There are other sites that are related to one specific site and the hacker may need to get results about them also. In such cases, you can use the term “related”. Write “related:xyz.com”. Other sites associated with ‘xyz.com’ will automatically fall prey to the hunting spree.

Want more information and go deep into the details of any site? Just put “info:” in front of the site address like this — info:xyz.com.

Usually, Google keeps the cached version of many sites those do not exist anymore. You may want to check whether such cached versions exist or not.

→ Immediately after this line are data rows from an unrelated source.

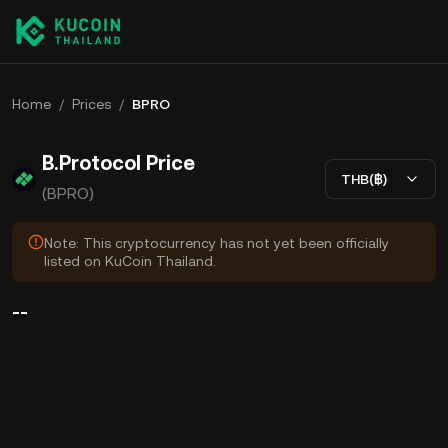
Home
/
Prices
/
BPRO
B.Protocol Price
THB(฿)
(BPRO)
Note: This cryptocurrency has not yet been officially
listed on KuCoin Thailand.
--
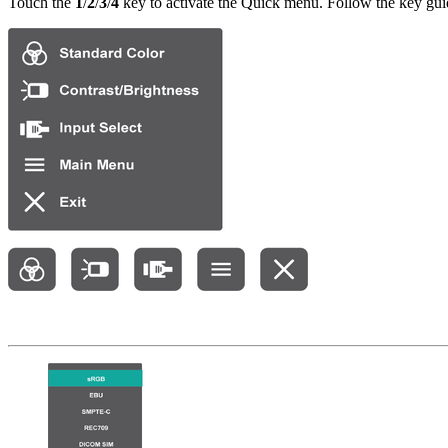
Touch the
1
/
2
/
3
/
4
key to activate the Quick menu. Follow the key guid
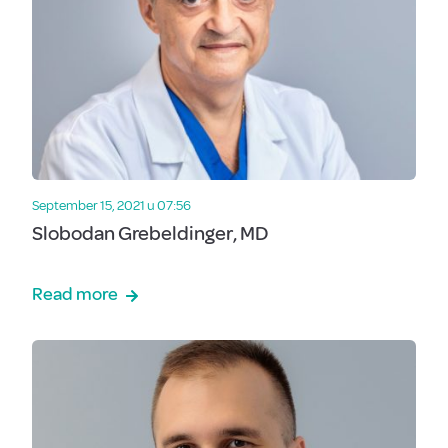
September 15, 2021 u 07:56
Slobodan Grebeldinger, MD
Read more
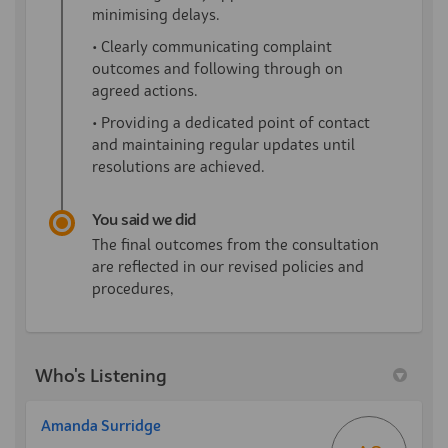
minimising delays.
• Clearly communicating complaint
outcomes and following through on
agreed actions.
• Providing a dedicated point of contact
and maintaining regular updates until
resolutions are achieved.
You said we did
The final outcomes from the consultation
are reflected in our revised policies and
procedures,
Who's Listening
Amanda Surridge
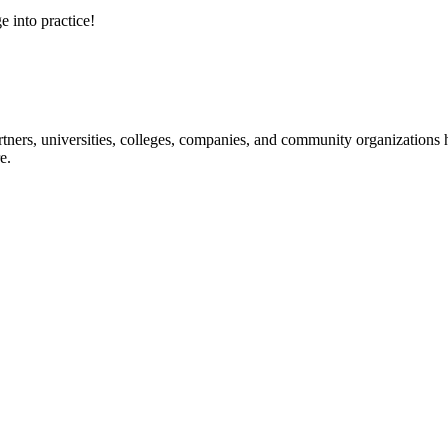
e into practice!
ners, universities, colleges, companies, and community organizations ha
e.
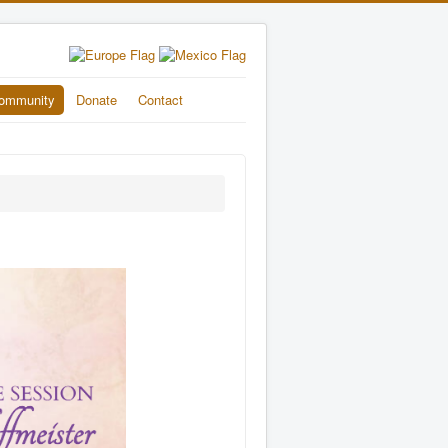
ommunity
Donate
Contact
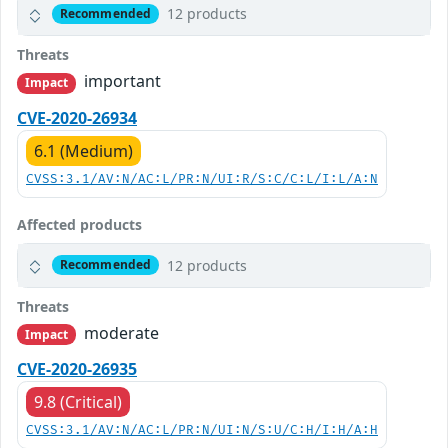
12 products
Recommended
Threats
important
Impact
CVE-2020-26934
6.1 (Medium)
CVSS:3.1/AV:N/AC:L/PR:N/UI:R/S:C/C:L/I:L/A:N
Affected products
12 products
Recommended
Threats
moderate
Impact
CVE-2020-26935
9.8 (Critical)
CVSS:3.1/AV:N/AC:L/PR:N/UI:N/S:U/C:H/I:H/A:H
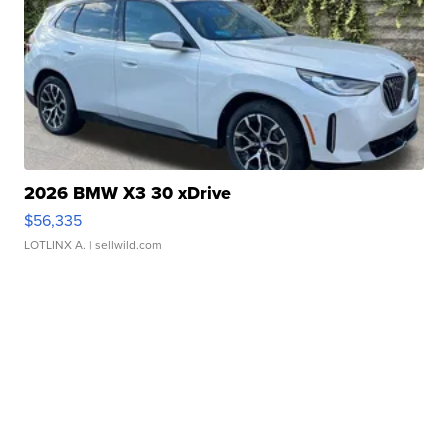
2026 BMW X3 30 xDrive
$56,335
LOTLINX A.
| sellwild.com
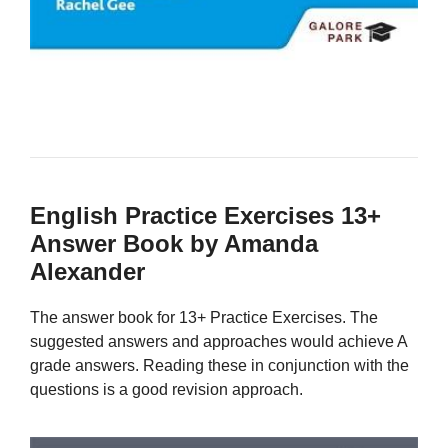
English Practice Exercises 13+
Answer Book by Amanda
Alexander
The answer book for 13+ Practice Exercises. The
suggested answers and approaches would achieve A
grade answers. Reading these in conjunction with the
questions is a good revision approach.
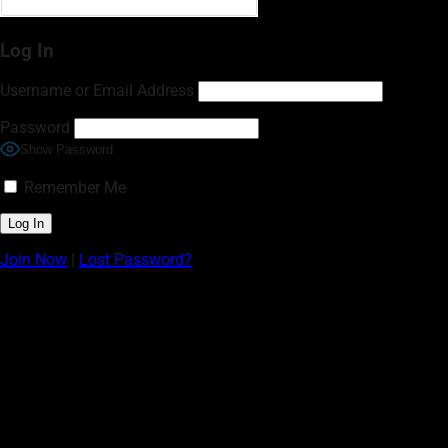
Log In
Username or Email Address
Password
Show Password
Remember Me
Join Now
|
Lost Password?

Put “cache:” before the site address — cache:xyz.com or about someone like this — cache:sanjibsinha.

Particularly in a country like India the challenge is immense. The low tech-literacy and ailing health can create vulnerabilities for old veterans, in the US we saw in 2015 a massive OPM data-breach took place where the cyber-attack compromised background check information for nearly every soldier who had received a security clearance since the Iraq war began. In our country we need to be aware of these facts and take suitable actions if needed.

 

—The writer is an author and ethical hacker. As a published author, Microsoft’s community contributor award winner, Sanjib Sinha has written several books, including the best selling security book “Beginning Ethical Hacking with Python” for Apress.